Contrôle réglementaire centralisé avec pouvoirs illimités
Le TMG de l’IFEX s’inquiète également de l’article suggérant que le secteur entier de l’information devrait être placé sous le contrôle centralisé d’un seul organisme réglementaire. Cette structure de contrôle de l’information est incompatible avec les principes démocratiques fondamentaux. Les secteurs des médias, des télécommunications et des postes devraient être régulés par des organismes distincts dotés de pouvoirs et de responsabilités différents, sans avoir à subir l’intervention du gouvernement.
Le gouvernement a omis de fournir l’encadrement juridique de l’attribution des permis de radiodiffusion, de l’attribution du spectre, de la réglementation du contenu et de la diversité et du pluralisme des médias. Il a également omis de créer la HAICA promise, conçue pour renforcer la démocratie.
La presse devrait toutefois être auto-régulée au moyen de conseils de presse mis sur pied par la presse écrite elle-même, dont les membres seraient élus parmi les grands intervenants tels les journalistes, les propriétaires de médias, les éditeurs et les représentants de la société civile. De plus, l’organisme de réglementation proposé se verrait confier une gamme étendue de responsabilités et de pouvoirs potentiellement illimités, car l’article omet d’en préciser les limites.
Enfin, tandis qu’il garantit l’accès à l’information, l’Article 20 du projet de Chapitre spécial sur la réglementation des médias exclut l’information qui « concerne la sécurité militaire », ce qui dans les faits permet à l’armée de jouer un rôle dans l’imposition de la censure.
Les membres du TMG de l’IFEX réitèrent leur préoccupation que la liberté d’expression doit être pleinement protégée dans la nouvelle Constitution, et qu’il ne doit y avoir aucune réserve susceptible de tirer la Tunisie vers l’arrière. En juillet, le TMG de l’IFEX a publié un rapport comportant un ensemble complet de recommandations sur la liberté d’expression, la liberté d’association et l’indépendance de la magistrature. Consulter le rapport Du printemps à l’hiver? Réalisations précaires et défis exceptionnels pour les défenseurs tunisiens de la libre expression.
Le TMG de l’IFEX invite les autorités tunisiennes et l’Assemblée constituante à :
• Garantir dans la Constitution la liberté d’expression, l’indépendance des médias et l’accès à l’information, y compris en ligne, et garantir l’indépendance des médias de service public.

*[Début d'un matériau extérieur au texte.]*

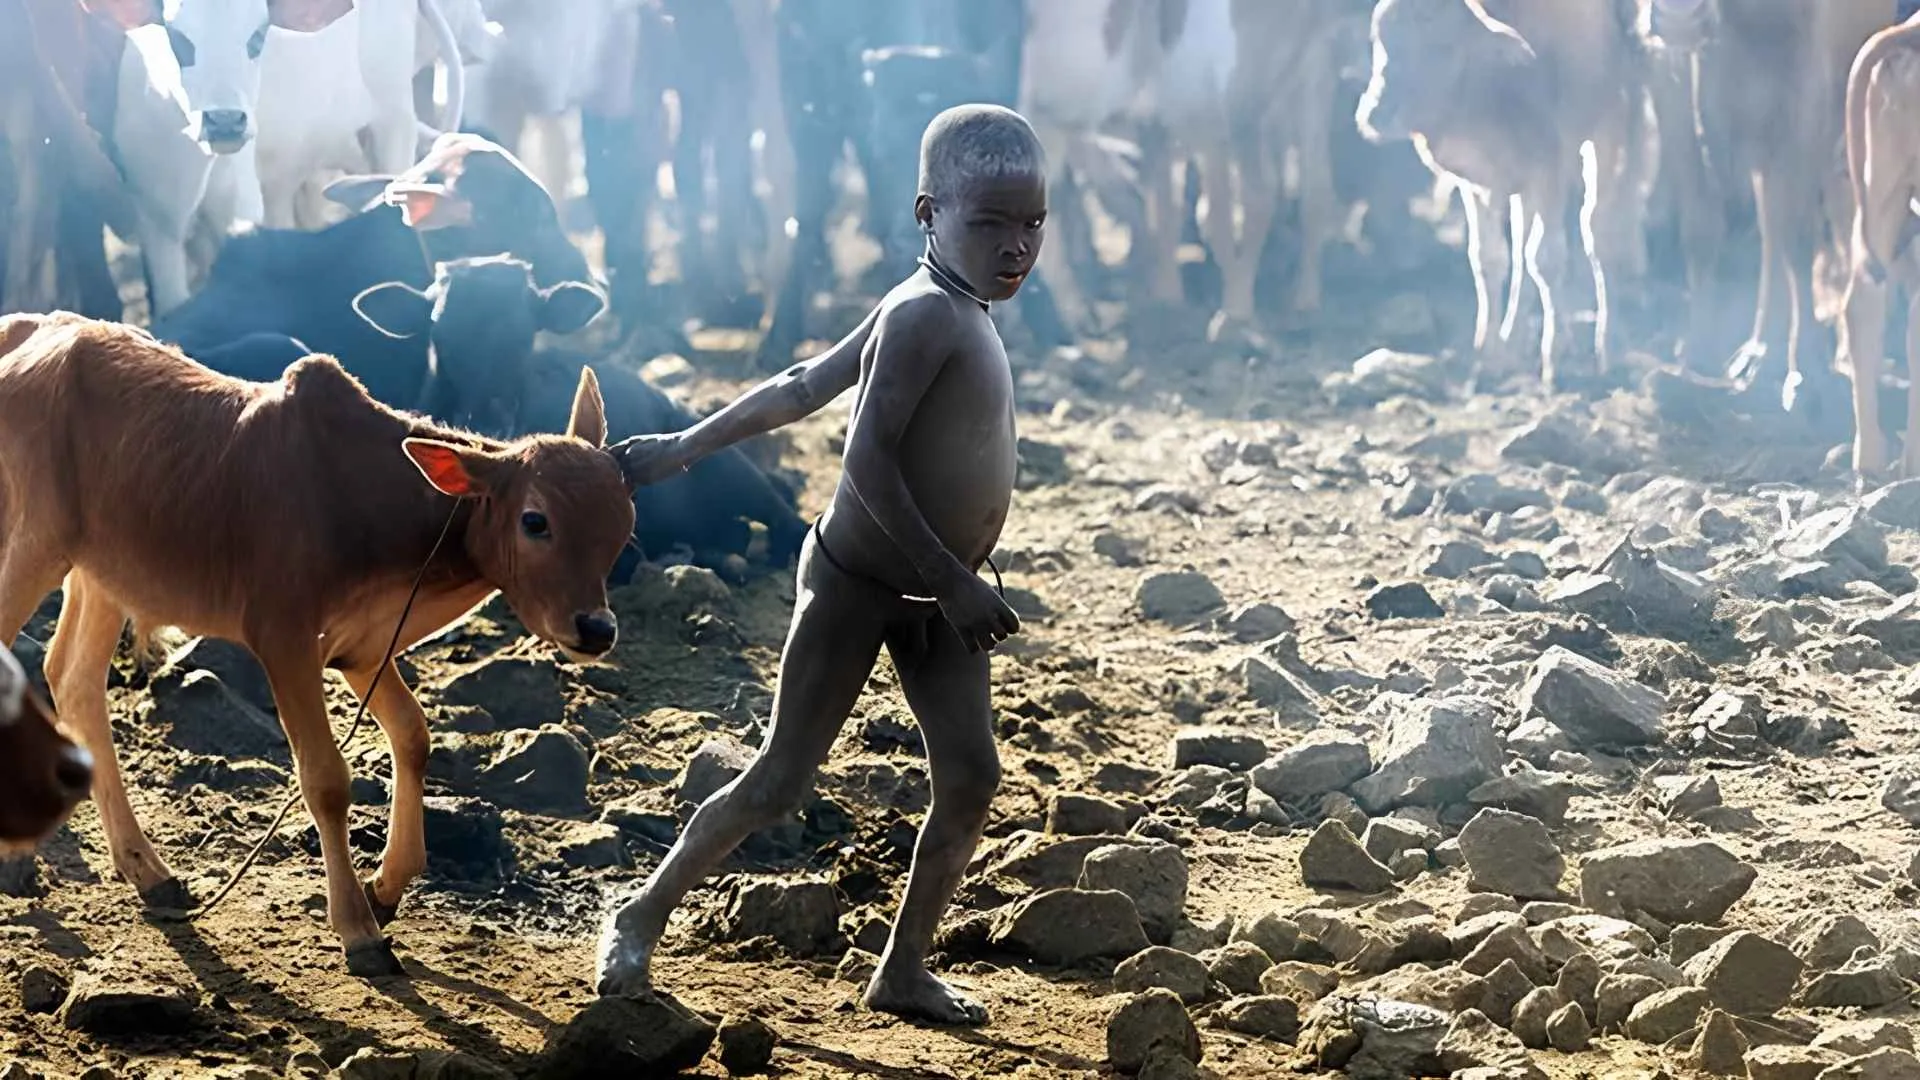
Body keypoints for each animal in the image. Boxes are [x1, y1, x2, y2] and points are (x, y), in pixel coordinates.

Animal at [1356, 0, 1612, 395]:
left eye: (1442, 45)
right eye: (1379, 39)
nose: (1375, 114)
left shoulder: (1550, 168)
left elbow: (1547, 259)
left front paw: (1554, 362)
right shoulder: (1477, 182)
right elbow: (1487, 258)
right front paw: (1487, 359)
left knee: (1595, 235)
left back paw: (1601, 349)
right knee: (1521, 248)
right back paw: (1516, 339)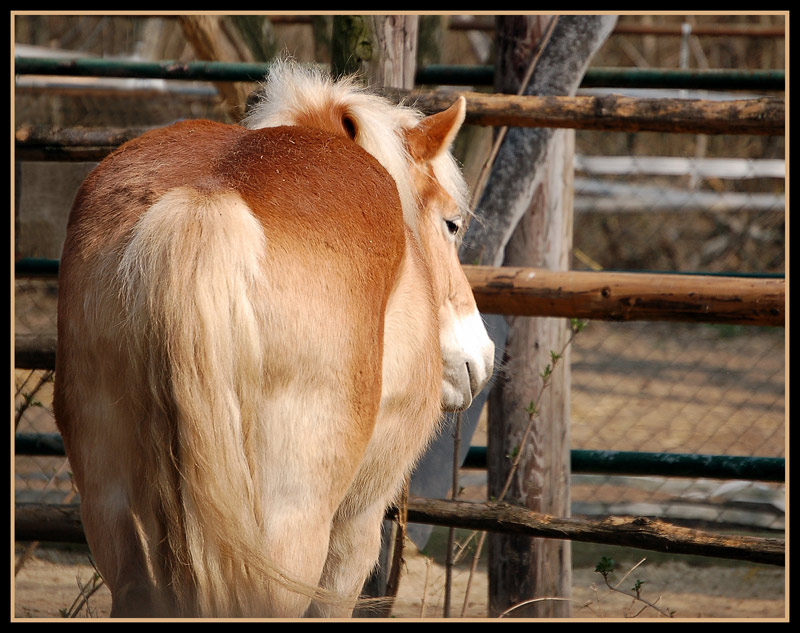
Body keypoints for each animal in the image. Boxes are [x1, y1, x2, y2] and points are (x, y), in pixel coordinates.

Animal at [53, 60, 490, 616]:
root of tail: (204, 202)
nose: (480, 358)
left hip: (118, 526)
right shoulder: (359, 521)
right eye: (451, 224)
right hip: (293, 529)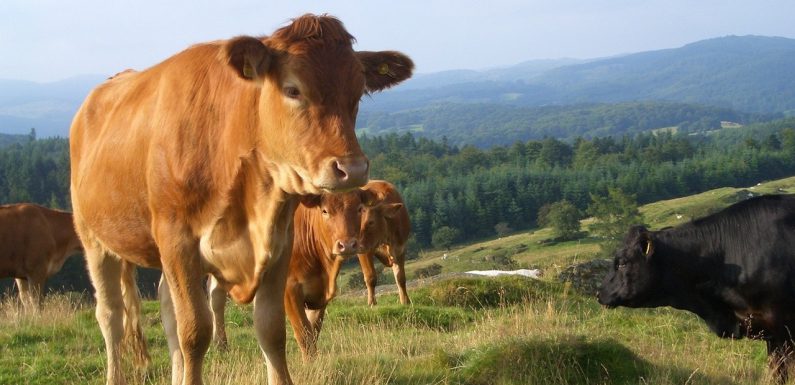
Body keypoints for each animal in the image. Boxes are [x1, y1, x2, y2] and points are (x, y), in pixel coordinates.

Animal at [208, 190, 364, 358]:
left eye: (359, 209)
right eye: (325, 210)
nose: (346, 245)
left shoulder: (319, 294)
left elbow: (313, 330)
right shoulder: (290, 289)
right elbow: (303, 332)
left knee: (216, 296)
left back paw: (221, 346)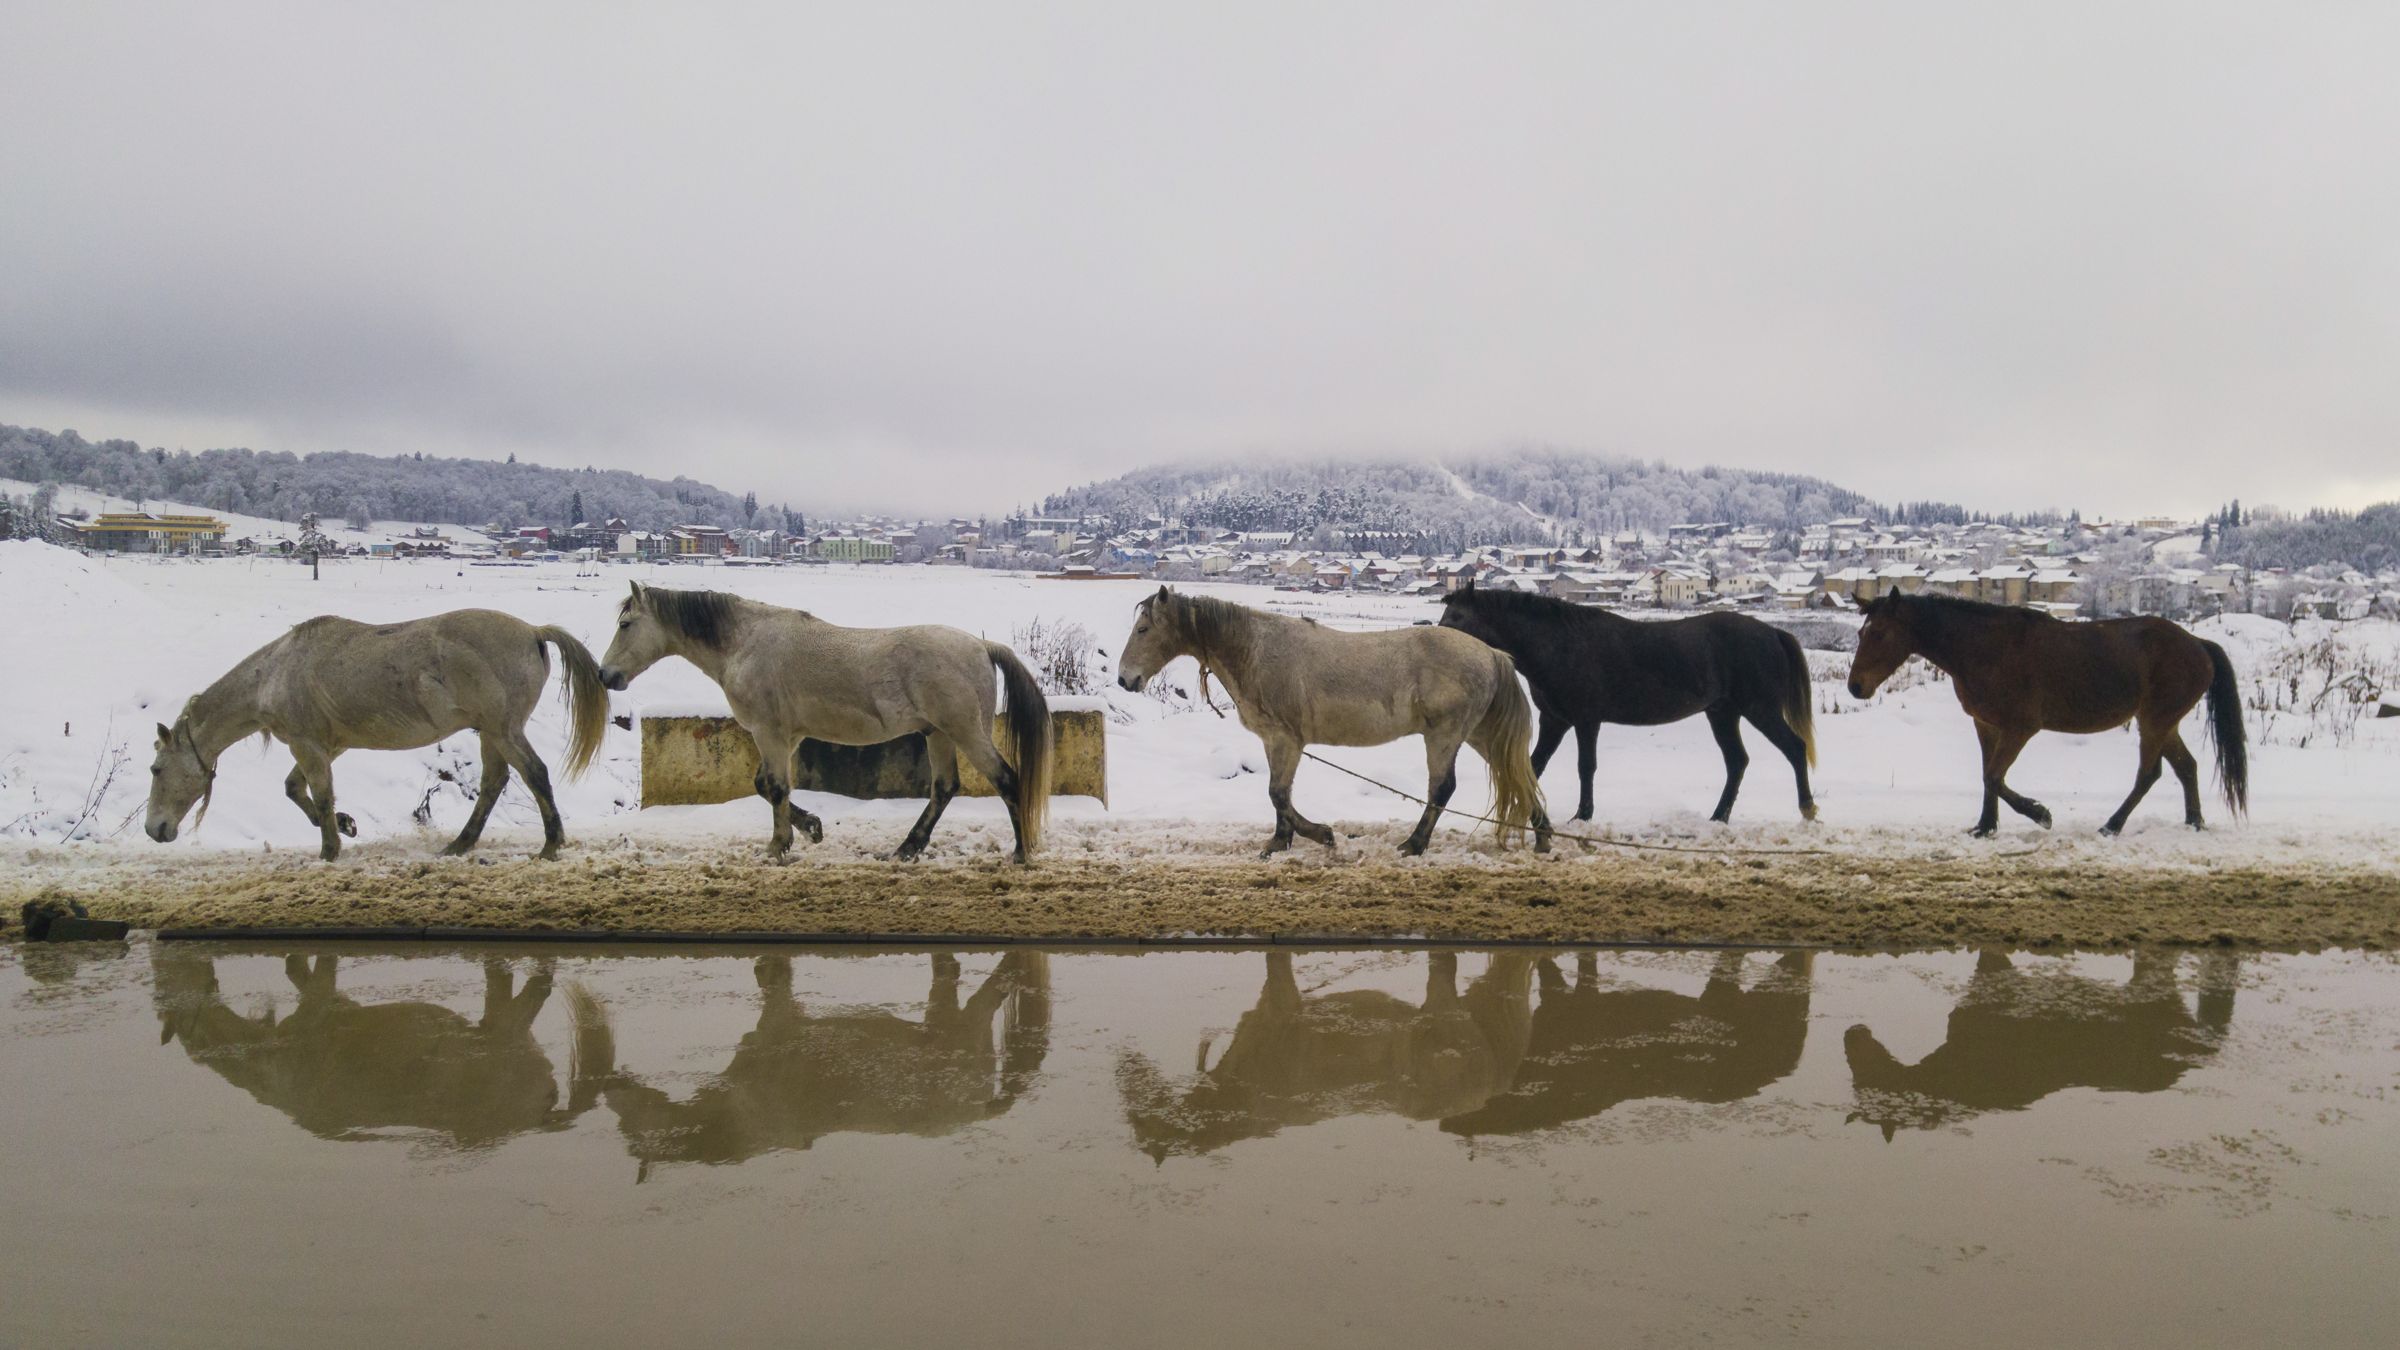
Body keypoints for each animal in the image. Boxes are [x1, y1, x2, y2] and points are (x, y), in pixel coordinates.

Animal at [145, 609, 608, 861]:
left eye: (155, 769)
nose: (155, 830)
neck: (277, 672)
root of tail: (534, 631)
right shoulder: (327, 745)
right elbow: (297, 790)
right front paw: (344, 825)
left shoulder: (307, 745)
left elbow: (318, 794)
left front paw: (329, 849)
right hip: (491, 734)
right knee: (495, 782)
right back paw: (460, 844)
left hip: (503, 730)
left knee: (534, 774)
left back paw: (550, 845)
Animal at [597, 582, 1052, 862]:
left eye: (625, 624)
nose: (605, 675)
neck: (746, 643)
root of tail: (982, 646)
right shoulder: (787, 737)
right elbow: (766, 786)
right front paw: (811, 828)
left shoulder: (769, 733)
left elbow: (775, 788)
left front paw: (778, 846)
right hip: (937, 734)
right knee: (944, 789)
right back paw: (907, 848)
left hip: (966, 733)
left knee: (1007, 780)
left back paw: (1020, 851)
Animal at [1113, 586, 1551, 857]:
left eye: (1143, 628)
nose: (1124, 679)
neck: (1256, 650)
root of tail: (1492, 654)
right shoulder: (1275, 742)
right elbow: (1281, 795)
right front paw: (1279, 842)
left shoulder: (1286, 741)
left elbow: (1278, 794)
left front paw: (1320, 834)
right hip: (1478, 734)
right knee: (1519, 774)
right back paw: (1544, 838)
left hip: (1444, 736)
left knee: (1442, 790)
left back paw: (1414, 844)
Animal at [1437, 585, 1818, 824]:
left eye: (1457, 617)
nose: (1439, 644)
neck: (1559, 645)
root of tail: (1773, 633)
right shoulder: (1555, 720)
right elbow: (1534, 764)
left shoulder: (1586, 720)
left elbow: (1585, 767)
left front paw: (1583, 815)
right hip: (1723, 714)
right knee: (1737, 761)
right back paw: (1719, 817)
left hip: (1760, 710)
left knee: (1794, 748)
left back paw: (1807, 809)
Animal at [1845, 590, 2248, 836]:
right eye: (1862, 632)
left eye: (1879, 634)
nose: (1856, 686)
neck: (1984, 649)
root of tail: (2199, 645)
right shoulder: (1985, 724)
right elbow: (1987, 776)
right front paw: (1985, 827)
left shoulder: (2021, 727)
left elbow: (1994, 776)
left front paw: (2040, 814)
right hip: (2164, 723)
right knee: (2186, 767)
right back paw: (2193, 822)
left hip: (2155, 721)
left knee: (2149, 774)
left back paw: (2112, 826)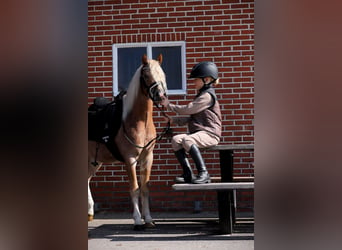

• Adopter de nouveau le Décret 2011-115 (également connu comme le nouveau Code de la Presse), qui garantit la protection des journalistes contre le harcèlement et qui abolit les peines de prison pour diffamation criminelle et un certain nombre d’autres délits touchant l’expression; ce qui signifierait donc que le Décret 115 a préséance sur toutes les dispositions antérieures et pertinentes ou sur les lois, en particulier sur le Code de la presse de 1975.
• Adopter de nouveau le Décret 2011-116, qui jette les bases d’une nouvelle presse électronique indépendante grâce à la création de la Haute Autorité indépendante pour la Communication audiovisuelle (HAICA).
• Retirer le projet de réglementation des médias et instaurer une réforme plus exhaustive des médias afin que la Tunisie se conforme pleinement à ses obligations aux termes du droit international relatif aux droits de la personne.
• Faire participer pleinement les organismes publics et les organisations de la société civile à titre de membres de l’organisme de réglementation, de façon à représenter tout l’éventail de la société.